Load back the saved model

In [126]:
from peft import PeftModel, PeftConfig

peft_config = PeftConfig.from_pretrained('saved_nf4_lora')

model = AutoModelForSequenceClassification.from_pretrained(peft_config.base_model_name_or_path, load_in_4bit=True, pad_token_id=tokenizer.pad_token_id)

model = PeftModel.from_pretrained(model, 'saved_nf4_lora')

trainer = get_trainer(
    model,
    tokenized_dataset,
    tokenizer,
    n_epochs=1,
    batch_size=16,
    lr=1e-4,
    weight_decay=1e-2,
    eval_steps=50,
    max_steps=-1,
    tensorboard_name="nf4_lora_with_chkpoint",
)

trainer.evaluate(eval_dataset=tokenized_dataset["test"])

The `load_in_4bit` and `load_in_8bit` arguments are deprecated and will be removed in the future versions. Please, pass a `BitsAndBytesConfig` object in `quantization_config` argument instead.
Some weights of GPT2ForSequenceClassification were not initialized from the model checkpoint at gpt2 and are newly initialized: ['score.weight']
You should probably TRAIN this model on a down-stream task to be able to use it for predictions and inference.
  trainer = Trainer(
No label_names provided for model class `PeftModelForSequenceClassification`. Since `PeftModel` hides base models input arguments, if label_names is not given, label_names can't be set automatically within `Trainer`. Note that empty label_names list will be used instead.

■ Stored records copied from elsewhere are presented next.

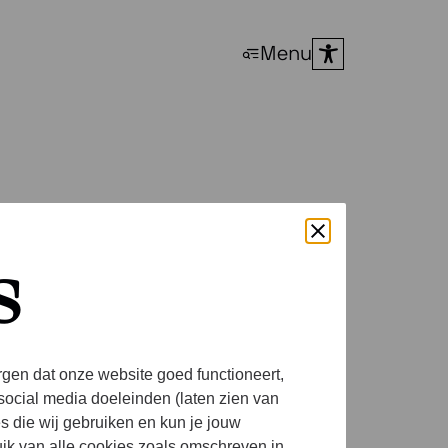
Menu
s
et op
rgen dat onze website goed functioneert,
social media doeleinden (laten zien van
es die wij gebruiken en kun je jouw
uik van alle cookies zoals omschreven in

{'eval_loss': 0.300048828125,
 'eval_model_preparation_time': 0.0008,
 'eval_accuracy': 0.878,
 'eval_runtime': 19.8745,
 'eval_samples_per_second': 50.316,
 'eval_steps_per_second': 3.17}

# Conclusions/Suggestions

- Both LoRA and Quantized models achieved higher accuracy than the base model on the test set, 90% and 88% respectively versus the accuracy of 83% for the base model. 
- Quantized model with checkpointing, `model_nf4_lora_with_chkpoint`, can handle bigger batch sizes or a bigger model. It is better to use an even larger model in this case and compare it to GPT2-LoRA. 
- Comparing the three presented variants is non-trivial. While all three are trained on the same number of epochs, a better and more involved approach would be to match them by compute budget (GPU hours and memory).